Saturday, April 21, 2007

Mean Girls

Mean Girls; comedy, USA, 2004; D: Mark Waters, S: Lindsay Lohan, Rachel McAdams, Lizzy Caplan, Lacey Chabert, Amanda Seyfried, Daniel Franzese, Tina Fey

Cady Heron is a teenage girl that spent her whole life in Africa, being teached by her mother at home. By moving back to USA, she enlists to a high school for the first time in her life, and her first day ends with her feeling like an outsider. Luckily, she makes friends with two other outsiders; Janis and Damian. Later on she meets a popular girl, Regina, who also becomes her friend. Regina also has two other girls that seem to follow her; Gretchen and Karen. Still, Regina proves to extremely superficial and evil, spreading bad rumors about Cady and stealing her crush Aaron from her. Janis and Damian use Cady to spy on Regina and try to ruin her reputation. After Cady becomes the new most popular girl, Regina frames her by placing a gossip book on every student in school. In the end, Cady realizes she became as superficial as Regina and decides to make up with Damian and Janice at the dance night.

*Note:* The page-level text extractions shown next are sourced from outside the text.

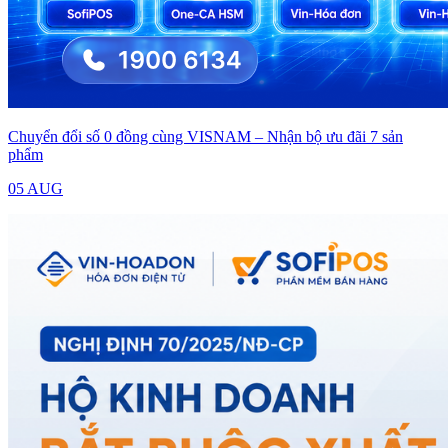
Chuyển đổi số 0 đồng cùng VISNAM – Nhận bộ ưu đãi 7 sản
phẩm
05 AUG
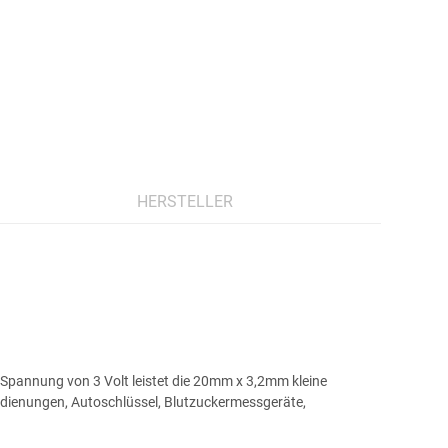
HERSTELLER
r Spannung von 3 Volt leistet die 20mm x 3,2mm kleine
bedienungen, Autoschlüssel, Blutzuckermessgeräte,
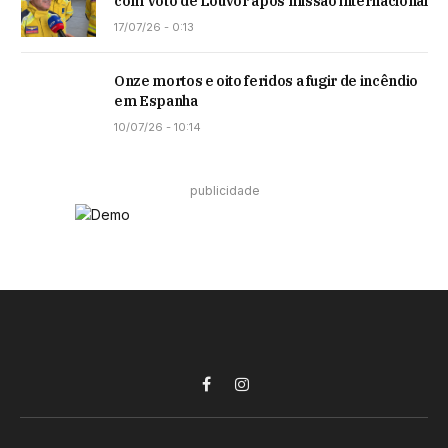
com Voto de Louvor após missão internacional
17/07/26 - 0:13
Onze mortos e oito feridos a fugir de incêndio
em Espanha
10/07/26 - 10:14
publicidade
Facebook
Instagram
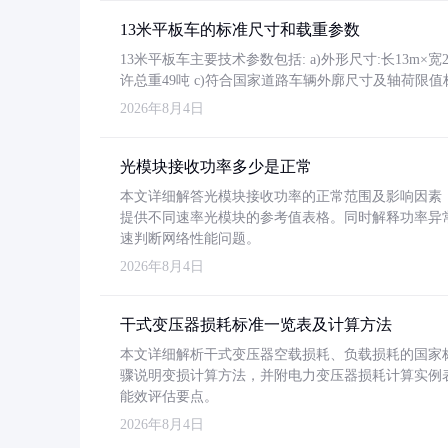
13米平板车的标准尺寸和载重参数
13米平板车主要技术参数包括: a)外形尺寸:长13m×宽2.4
许总重49吨 c)符合国家道路车辆外廓尺寸及轴荷限值
2026年8月4日
光模块接收功率多少是正常
本文详细解答光模块接收功率的正常范围及影响因素，重
提供不同速率光模块的参考值表格。同时解释功率异
速判断网络性能问题。
2026年8月4日
干式变压器损耗标准一览表及计算方法
本文详细解析干式变压器空载损耗、负载损耗的国家标准（GB
骤说明变损计算方法，并附电力变压器损耗计算实例表格
能效评估要点。
2026年8月4日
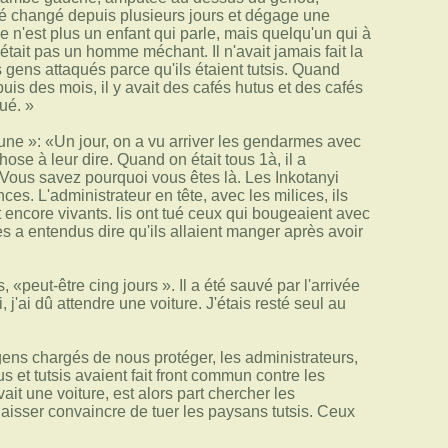
été changé depuis plusieurs jours et dégage une
Ce n'est plus un enfant qui parle, mais quelqu'un qui à
tait pas un homme méchant. Il n'avait jamais fait la
es gens attaqués parce qu'ils étaient tutsis. Quand
is des mois, il y avait des cafés hutus et des cafés
tué. »
une »: «Un jour, on a vu arriver les gendarmes avec
hose à leur dire. Quand on était tous 1à, il a
Vous savez pourquoi vous êtes là. Les Inkotanyi
s. L'administrateur en tête, avec les milices, ils
t encore vivants. lis ont tué ceux qui bougeaient avec
les a entendus dire qu'ils allaient manger après avoir
«peut-être cing jours ». Il a été sauvé par l'arrivée
j'ai dû attendre une voiture. J'étais resté seul au
gens chargés de nous protéger, les administrateurs,
et tutsis avaient fait front commun contre les
it une voiture, est alors part chercher les
 laisser convaincre de tuer les paysans tutsis. Ceux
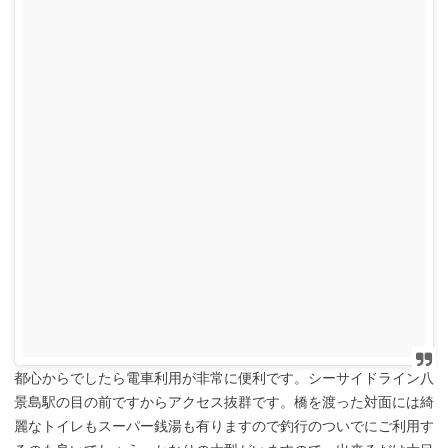
都心からでしたら電車利用が非常に便利です。シーサイドライン八
景島駅の目の前ですからアクセス抜群です。橋を渡った対面には綺
麗なトイレもスーパー銭湯も有りますので釣行のついでにご利用す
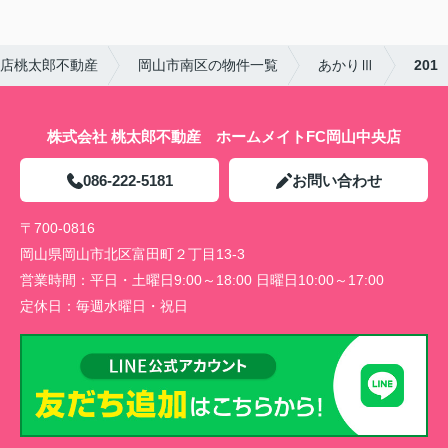
央店桃太郎不動産
岡山市南区の物件一覧
あかりⅢ
201
株式会社 桃太郎不動産 ホームメイトFC岡山中央店
086-222-5181
お問い合わせ
〒700-0816
岡山県岡山市北区富田町２丁目13-3
営業時間：
平日・土曜日9:00～18:00 日曜日10:00～17:00
定休日：
毎週水曜日・祝日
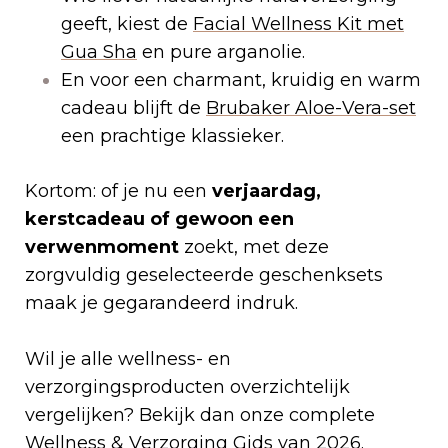
geeft, kiest de
Facial Wellness Kit met
Gua Sha
en pure arganolie.
En voor een charmant, kruidig en warm
cadeau blijft de
Brubaker Aloe-Vera-set
een prachtige klassieker.
Kortom: of je nu een
verjaardag,
kerstcadeau of gewoon een
verwenmoment
zoekt, met deze
zorgvuldig geselecteerde geschenksets
maak je gegarandeerd indruk.
Wil je alle wellness- en
verzorgingsproducten overzichtelijk
vergelijken? Bekijk dan onze complete
Wellness & Verzorging Gids
van 2026.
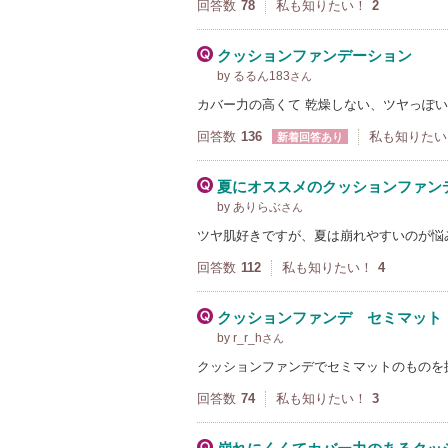
回答数
78
私も知りたい！
2
クッションファンデーション
by るるん183
さん
カバー力の高くて 乾燥しない、ツヤっぽ
回答数
136
私も知りたい
新着回答あり
夏にオススメのクッションファン
by ありらぶ
さん
ツヤ肌好きですが、夏は崩れやすいのが悩
回答数
112
私も知りたい！
4
クッションファンデ セミマット
by r_r_h
さん
クッションファンデでセミマットのものを
回答数
74
私も知りたい！
3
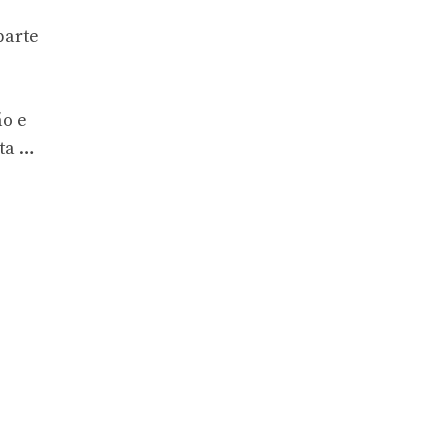
parte
,
ão e
ta …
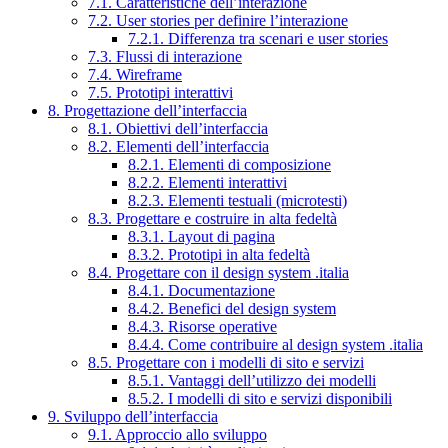
7.1. Caratteristiche dell’interazione
7.2. User stories per definire l’interazione
7.2.1. Differenza tra scenari e user stories
7.3. Flussi di interazione
7.4. Wireframe
7.5. Prototipi interattivi
8. Progettazione dell’interfaccia
8.1. Obiettivi dell’interfaccia
8.2. Elementi dell’interfaccia
8.2.1. Elementi di composizione
8.2.2. Elementi interattivi
8.2.3. Elementi testuali (microtesti)
8.3. Progettare e costruire in alta fedeltà
8.3.1. Layout di pagina
8.3.2. Prototipi in alta fedeltà
8.4. Progettare con il design system .italia
8.4.1. Documentazione
8.4.2. Benefici del design system
8.4.3. Risorse operative
8.4.4. Come contribuire al design system .italia
8.5. Progettare con i modelli di sito e servizi
8.5.1. Vantaggi dell’utilizzo dei modelli
8.5.2. I modelli di sito e servizi disponibili
9. Sviluppo dell’interfaccia
9.1. Approccio allo sviluppo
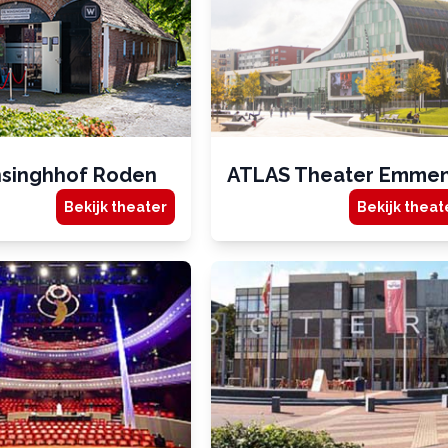
nsinghhof Roden
ATLAS Theater Emme
Bekijk theater
Bekijk theat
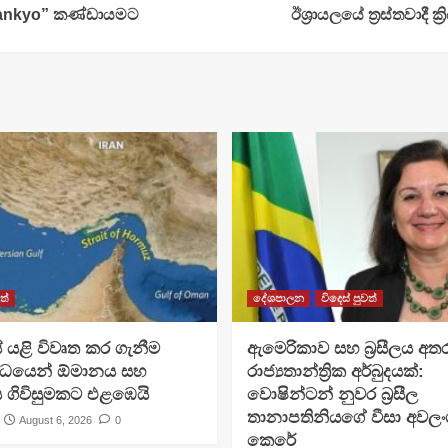
dankyo” කණ්ඩායමට
ඊශ්‍රායලයේ ත්‍රස්තවා
ත්
දේශපාලන
විදෙස් පුවත්
 යළි විවෘත කර ගැනීම
ඇමෙරිකාව සහ බ්‍රසීලය අත
්ධයෙන් ඕමානය සහ
රාජ්‍යතාන්ත්‍රික අර්බුදයක්:
 ගිවිසුමකට එළඹෙයි
වොෂින්ටන් නුවර බ්‍රසීල
තානාපතිනියගේ වීසා අවලංග
August 6, 2026
0
කෙරේ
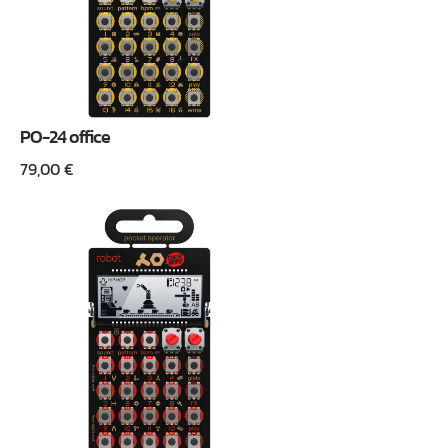
PO-24 office
79,00
€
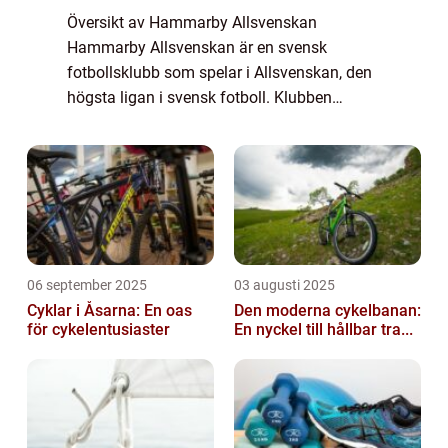
Översikt av Hammarby Allsvenskan
Hammarby Allsvenskan är en svensk
fotbollsklubb som spelar i Allsvenskan, den
högsta ligan i svensk fotboll. Klubben
grundades år 1915 och är baserad i
Stockholm, med sina hemmamatcher som
spelas på Tele2 Arena. Hamma...
06 september 2025
03 augusti 2025
Cyklar i Åsarna: En oas
Den moderna cykelbanan:
för cykelentusiaster
En nyckel till hållbar tra...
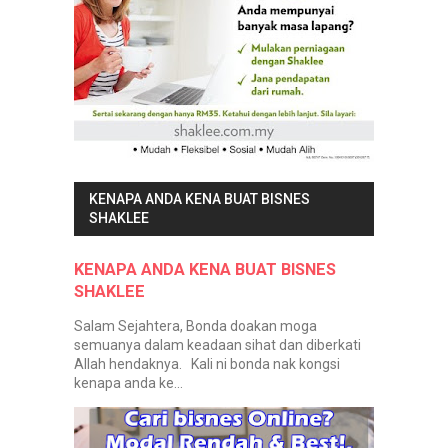
KENAPA ANDA KENA BUAT BISNES
SHAKLEE
KENAPA ANDA KENA BUAT BISNES
SHAKLEE
Salam Sejahtera, Bonda doakan moga
semuanya dalam keadaan sihat dan diberkati
Allah hendaknya. Kali ni bonda nak kongsi
kenapa anda ke...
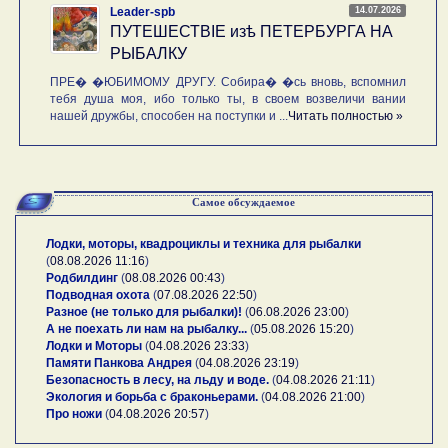
14.07.2026
Leader-spb
ПУТЕШЕСТВIE изѣ ПЕТЕРБУРГА НА
РЫБАЛКУ
ПРЕ� �ЮБИМОМУ ДРУГУ. Собира� �сь вновь, вспомнил
тебя душа моя, ибо только ты, в своем возвеличи вании
нашей дружбы, способен на поступки и ...
Читать полностью »
Самое обсуждаемое
Лодки, моторы, квадроциклы и техника для рыбалки
(
08.08.2026 11:16
)
Родбилдинг
(
08.08.2026 00:43
)
Подводная охота
(
07.08.2026 22:50
)
Разное (не только для рыбалки)!
(
06.08.2026 23:00
)
А не поехать ли нам на рыбалку...
(
05.08.2026 15:20
)
Лодки и Моторы
(
04.08.2026 23:33
)
Памяти Панкова Андрея
(
04.08.2026 23:19
)
Безопасность в лесу, на льду и воде.
(
04.08.2026 21:11
)
Экология и борьба с браконьерами.
(
04.08.2026 21:00
)
Про ножи
(
04.08.2026 20:57
)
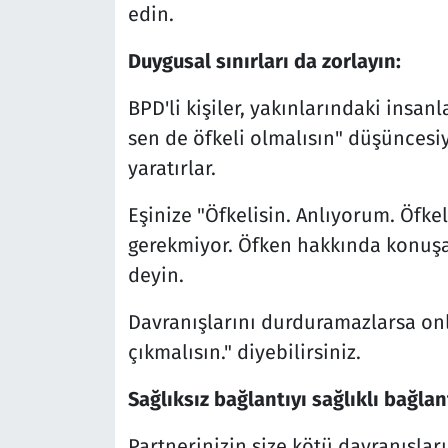
edin.
Duygusal sınırları da zorlayın:
BPD'li kişiler, yakınlarındaki insan
sen de öfkeli olmalısın" düşüncesiy
yaratırlar.
Eşinize "Öfkelisin. Anlıyorum. Öfk
gerekmiyor. Öfken hakkında konuşa
deyin.
Davranışlarını durduramazlarsa on
çıkmalısın." diyebilirsiniz.
Sağlıksız bağlantıyı sağlıklı bağlan
Partnerinizin size kötü davranışları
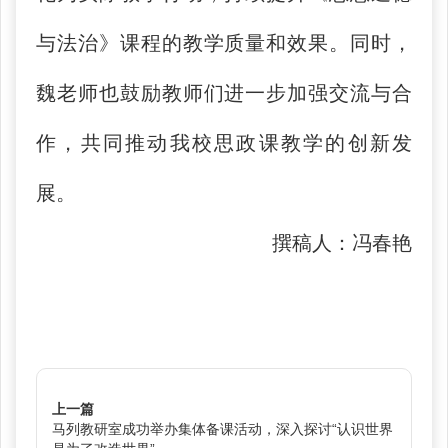
与法治》课程的教学质量和效果。同时，
魏老师也鼓励教师们进一步加强交流与合
作，共同推动我校思政课教学的创新发
展。
撰稿人：冯春艳
上一篇
马列教研室成功举办集体备课活动，深入探讨“认识世界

"Mean Girls" isn't a stupid teen film it at first seems to be, but rather a solid, sometimes even sharp and clever satire that analyzes the world of high school and teenagers, capturing perfectly the double relationships of attractive, but superficial girls that are nominally friends, but actually hate each other. Already somewhere in a scene near the start of film, during the lunch, one of the characters, Janis, divides the whole school into groups; the popular, the outsiders, the foreigners, the dumb, the smart, the sexually active and others, telling so casually more truth than expected. The plot concept is clever, the execution rather weak, standard, and the direction from Mark Waters is sometimes good, but also sometimes incompetent and silly. For instance, in one scene, Regina tells her mother's breast implants are as hard as a rock; when she shows up and hugs Cady, she almost causes her a slight pain with her "sharp" bust. Another awful joke is also centering over breasts; Karen, apparently a dumb blond girl, is questioned from Cady about what she is good at. She replies she can sense when it's going to rain in her breasts...but mostly when it's already raining. These kind of low attempts at humor reduce the film's quality, and its structure is confusing and eclectic, but the unusual story about the heroine Cady that "infiltrates" the rows of the evil Regina's clique as a mole seems like a girly version of a spy thriller and has its charm. Lindsay Lohan is pretty good as Cady, who near the end figures she herself became too superficial since she "started to talk about Regina 80 % of her time, while in the other 20 % she only thought how to start talking about her", but the best parts were delivered from Lizzy Caplan and Daniel Franzese as amusing outsiders Janice and Damian, whose roles were unfortunately too small for comfort.